UFC moves for summary judgment, stating that the insurance policy expired by its
own terms when the renewal premium was not paid. In response, Reynolds states that UFC
failed to give him sixty days notice that it was not renewing the policy, which he claims was
required. He also states that he did not receive any notices from UFC because the address
listed on the policy was incorrect. Summary judgment is granted because the policy expired
when the premium went unpaid and notice was sufficient.
The parties agree that the insurance policy at issue was a commercial policy. The law
is clear that, “[e]xcept in case of nonpayment of premium, an insurer shall renew a policy
unless a written notice of nonrenewal is mailed at least sixty (60) days prior to the expiration
date of the policy....” Ark. Code. Ann. § 23-79-307(7). Although Reynolds asserts that UFC
had to provide a sixty day notice that it did not intend to renew the policy, this is not required
when a policy holder fails to pay the premium.

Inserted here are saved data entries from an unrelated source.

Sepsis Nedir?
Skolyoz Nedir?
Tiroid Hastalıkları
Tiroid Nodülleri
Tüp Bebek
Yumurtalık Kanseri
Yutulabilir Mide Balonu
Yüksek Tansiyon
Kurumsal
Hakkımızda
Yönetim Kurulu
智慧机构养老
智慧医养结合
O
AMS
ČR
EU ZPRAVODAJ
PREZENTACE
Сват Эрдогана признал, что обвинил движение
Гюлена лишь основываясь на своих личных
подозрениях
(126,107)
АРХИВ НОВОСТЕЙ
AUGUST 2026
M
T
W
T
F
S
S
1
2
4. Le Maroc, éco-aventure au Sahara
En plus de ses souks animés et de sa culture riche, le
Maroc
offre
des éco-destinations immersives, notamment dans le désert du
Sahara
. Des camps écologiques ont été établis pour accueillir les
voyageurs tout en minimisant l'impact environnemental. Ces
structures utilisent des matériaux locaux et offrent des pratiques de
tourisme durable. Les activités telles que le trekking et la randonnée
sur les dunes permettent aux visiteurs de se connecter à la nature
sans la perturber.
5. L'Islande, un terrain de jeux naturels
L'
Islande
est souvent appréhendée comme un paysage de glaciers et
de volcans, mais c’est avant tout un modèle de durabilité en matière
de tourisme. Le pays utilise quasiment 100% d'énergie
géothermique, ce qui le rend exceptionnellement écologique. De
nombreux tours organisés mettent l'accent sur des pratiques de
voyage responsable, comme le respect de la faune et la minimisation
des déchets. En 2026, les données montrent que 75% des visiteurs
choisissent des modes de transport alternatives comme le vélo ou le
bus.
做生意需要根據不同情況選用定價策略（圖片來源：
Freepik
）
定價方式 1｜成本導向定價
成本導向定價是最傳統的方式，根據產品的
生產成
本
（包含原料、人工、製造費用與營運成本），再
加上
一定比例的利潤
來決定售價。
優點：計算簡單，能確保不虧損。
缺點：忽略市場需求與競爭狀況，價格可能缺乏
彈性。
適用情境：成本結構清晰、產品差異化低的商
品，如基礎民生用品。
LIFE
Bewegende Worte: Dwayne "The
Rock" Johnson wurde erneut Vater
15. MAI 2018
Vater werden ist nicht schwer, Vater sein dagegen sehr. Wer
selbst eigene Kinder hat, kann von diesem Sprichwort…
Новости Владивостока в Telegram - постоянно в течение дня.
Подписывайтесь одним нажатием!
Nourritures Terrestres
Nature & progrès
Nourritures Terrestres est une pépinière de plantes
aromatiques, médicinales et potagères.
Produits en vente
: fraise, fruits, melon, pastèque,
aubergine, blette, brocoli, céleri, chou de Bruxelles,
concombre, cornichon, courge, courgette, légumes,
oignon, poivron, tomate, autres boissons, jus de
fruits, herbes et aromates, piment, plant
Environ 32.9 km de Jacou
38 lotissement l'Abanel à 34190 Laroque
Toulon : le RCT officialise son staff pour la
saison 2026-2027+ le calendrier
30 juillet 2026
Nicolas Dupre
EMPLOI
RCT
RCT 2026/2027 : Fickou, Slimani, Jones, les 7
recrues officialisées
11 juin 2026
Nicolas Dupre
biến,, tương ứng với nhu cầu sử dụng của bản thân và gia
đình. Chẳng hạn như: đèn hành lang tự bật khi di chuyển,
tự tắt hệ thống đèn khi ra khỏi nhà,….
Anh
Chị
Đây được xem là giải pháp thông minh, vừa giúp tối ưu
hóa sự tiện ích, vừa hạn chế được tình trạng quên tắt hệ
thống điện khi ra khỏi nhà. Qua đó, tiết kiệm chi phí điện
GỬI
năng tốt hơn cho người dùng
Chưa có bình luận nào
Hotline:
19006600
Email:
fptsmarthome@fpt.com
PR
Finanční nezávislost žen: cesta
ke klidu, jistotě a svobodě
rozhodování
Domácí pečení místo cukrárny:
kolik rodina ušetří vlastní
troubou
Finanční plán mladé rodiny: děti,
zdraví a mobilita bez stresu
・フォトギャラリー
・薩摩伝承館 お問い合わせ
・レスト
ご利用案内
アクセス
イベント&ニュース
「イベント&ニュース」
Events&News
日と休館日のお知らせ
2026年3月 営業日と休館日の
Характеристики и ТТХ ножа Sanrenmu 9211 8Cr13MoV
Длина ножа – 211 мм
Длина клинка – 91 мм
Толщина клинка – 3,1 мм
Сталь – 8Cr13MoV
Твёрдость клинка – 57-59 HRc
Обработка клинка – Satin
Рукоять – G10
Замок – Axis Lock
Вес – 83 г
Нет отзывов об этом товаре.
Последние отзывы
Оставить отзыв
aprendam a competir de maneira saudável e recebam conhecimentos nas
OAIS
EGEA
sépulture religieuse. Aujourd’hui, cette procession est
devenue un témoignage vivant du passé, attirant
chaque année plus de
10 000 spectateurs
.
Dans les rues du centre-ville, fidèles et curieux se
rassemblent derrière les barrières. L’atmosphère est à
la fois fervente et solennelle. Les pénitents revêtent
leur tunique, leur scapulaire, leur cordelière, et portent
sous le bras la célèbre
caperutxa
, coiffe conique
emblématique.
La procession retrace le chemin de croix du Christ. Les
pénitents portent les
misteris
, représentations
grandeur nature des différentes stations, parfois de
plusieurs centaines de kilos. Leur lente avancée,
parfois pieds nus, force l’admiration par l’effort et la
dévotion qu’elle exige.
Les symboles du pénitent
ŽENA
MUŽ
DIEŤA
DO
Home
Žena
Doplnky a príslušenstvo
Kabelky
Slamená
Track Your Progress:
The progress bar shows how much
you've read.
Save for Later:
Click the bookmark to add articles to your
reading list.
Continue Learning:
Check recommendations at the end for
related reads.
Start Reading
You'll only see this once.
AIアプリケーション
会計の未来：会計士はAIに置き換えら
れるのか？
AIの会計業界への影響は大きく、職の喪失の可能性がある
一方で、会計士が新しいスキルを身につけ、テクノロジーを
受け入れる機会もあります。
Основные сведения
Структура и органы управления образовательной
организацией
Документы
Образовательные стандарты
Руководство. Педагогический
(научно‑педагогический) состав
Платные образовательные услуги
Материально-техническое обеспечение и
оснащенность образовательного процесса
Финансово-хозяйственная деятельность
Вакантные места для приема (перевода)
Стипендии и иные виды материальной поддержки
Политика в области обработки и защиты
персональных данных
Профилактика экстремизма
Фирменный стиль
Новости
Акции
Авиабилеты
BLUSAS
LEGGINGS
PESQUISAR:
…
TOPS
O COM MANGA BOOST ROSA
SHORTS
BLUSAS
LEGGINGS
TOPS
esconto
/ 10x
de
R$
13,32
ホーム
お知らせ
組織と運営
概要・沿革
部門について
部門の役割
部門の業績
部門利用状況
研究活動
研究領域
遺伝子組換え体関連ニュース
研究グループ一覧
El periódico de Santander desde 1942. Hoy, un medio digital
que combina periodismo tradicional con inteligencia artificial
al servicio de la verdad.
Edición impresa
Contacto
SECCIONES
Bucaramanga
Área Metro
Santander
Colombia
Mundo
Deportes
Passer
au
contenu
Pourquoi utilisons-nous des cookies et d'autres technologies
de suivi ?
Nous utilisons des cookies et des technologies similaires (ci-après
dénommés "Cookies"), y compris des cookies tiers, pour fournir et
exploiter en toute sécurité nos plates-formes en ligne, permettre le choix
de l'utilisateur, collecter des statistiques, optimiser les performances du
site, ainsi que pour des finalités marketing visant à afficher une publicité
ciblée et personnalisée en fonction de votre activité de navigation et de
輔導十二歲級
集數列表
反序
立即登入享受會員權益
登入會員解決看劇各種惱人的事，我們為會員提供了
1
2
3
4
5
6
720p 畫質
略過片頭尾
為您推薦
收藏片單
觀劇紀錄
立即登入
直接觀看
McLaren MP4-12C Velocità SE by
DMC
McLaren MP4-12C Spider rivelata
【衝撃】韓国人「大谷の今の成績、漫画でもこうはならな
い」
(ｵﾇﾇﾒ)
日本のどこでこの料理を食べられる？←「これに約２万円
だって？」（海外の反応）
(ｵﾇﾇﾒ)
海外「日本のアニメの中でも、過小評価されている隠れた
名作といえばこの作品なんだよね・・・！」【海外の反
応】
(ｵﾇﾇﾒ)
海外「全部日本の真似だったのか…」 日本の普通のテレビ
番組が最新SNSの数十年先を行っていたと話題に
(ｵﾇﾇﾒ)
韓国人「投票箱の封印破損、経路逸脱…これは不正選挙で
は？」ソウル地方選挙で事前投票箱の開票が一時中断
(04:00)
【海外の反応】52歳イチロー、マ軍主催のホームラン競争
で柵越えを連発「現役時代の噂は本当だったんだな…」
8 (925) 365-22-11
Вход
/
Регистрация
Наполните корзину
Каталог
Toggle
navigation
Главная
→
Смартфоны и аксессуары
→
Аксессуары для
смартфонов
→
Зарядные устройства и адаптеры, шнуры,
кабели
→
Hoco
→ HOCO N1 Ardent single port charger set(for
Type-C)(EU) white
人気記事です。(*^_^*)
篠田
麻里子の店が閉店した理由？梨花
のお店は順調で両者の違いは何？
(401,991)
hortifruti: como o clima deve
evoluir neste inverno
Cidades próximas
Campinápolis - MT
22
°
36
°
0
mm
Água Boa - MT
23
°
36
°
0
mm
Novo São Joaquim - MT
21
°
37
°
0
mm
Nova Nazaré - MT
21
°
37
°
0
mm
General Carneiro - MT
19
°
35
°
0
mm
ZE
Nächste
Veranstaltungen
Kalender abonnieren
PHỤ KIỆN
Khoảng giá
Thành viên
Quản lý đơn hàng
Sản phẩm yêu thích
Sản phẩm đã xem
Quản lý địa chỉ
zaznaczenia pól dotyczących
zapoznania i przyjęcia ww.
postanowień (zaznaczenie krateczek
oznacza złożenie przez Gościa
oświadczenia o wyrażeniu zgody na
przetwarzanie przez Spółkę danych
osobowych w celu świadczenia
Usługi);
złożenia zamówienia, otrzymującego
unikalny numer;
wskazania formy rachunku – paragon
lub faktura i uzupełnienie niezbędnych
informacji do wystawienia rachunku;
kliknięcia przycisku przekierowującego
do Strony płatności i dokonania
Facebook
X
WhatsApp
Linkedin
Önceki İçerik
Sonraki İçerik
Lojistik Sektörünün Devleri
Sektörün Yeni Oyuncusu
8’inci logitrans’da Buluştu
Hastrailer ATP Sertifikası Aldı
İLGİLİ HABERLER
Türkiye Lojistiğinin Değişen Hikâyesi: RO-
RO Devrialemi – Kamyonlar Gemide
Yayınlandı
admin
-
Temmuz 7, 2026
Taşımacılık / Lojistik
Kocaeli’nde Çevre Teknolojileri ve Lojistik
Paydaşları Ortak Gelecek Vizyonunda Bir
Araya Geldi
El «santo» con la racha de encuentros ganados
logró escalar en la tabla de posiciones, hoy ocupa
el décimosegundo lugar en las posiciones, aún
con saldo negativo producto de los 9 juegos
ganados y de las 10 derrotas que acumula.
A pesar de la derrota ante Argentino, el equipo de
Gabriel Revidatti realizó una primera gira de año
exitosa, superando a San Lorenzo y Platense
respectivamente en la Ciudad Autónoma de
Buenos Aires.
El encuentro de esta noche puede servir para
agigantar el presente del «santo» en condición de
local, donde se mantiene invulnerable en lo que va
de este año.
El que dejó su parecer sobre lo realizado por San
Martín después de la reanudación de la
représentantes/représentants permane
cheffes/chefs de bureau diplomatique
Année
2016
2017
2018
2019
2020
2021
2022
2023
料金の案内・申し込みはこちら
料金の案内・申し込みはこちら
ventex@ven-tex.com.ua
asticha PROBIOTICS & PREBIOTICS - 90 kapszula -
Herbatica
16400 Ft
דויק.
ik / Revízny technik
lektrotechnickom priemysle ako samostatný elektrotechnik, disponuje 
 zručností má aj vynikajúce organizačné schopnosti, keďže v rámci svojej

The record is clear that Reynolds failed to
pay the premium.
To avoid summary judgment for his failure to pay the premium, Reynolds asserts that
UFC’s notices to him were insufficient because the address listed on the policy was incorrect.
The problem with this argument is that the undisputed facts indicate that the mailing address
used by UFC is the same address listed on the policy since it originated in 2005. Further, to
prove notice, even for cancellation, intent not to renew, or when notifying an insured of
grounds for cancellation, an insurer is only required to demonstrate proof of mailing to the
address listed on the policy. See Ark. Code. Ann. § 23-89-306. Summary judgment is
An appropriate judgment shall accompany this order.
IT IS SO ORDERED this 22nd day of February 2013.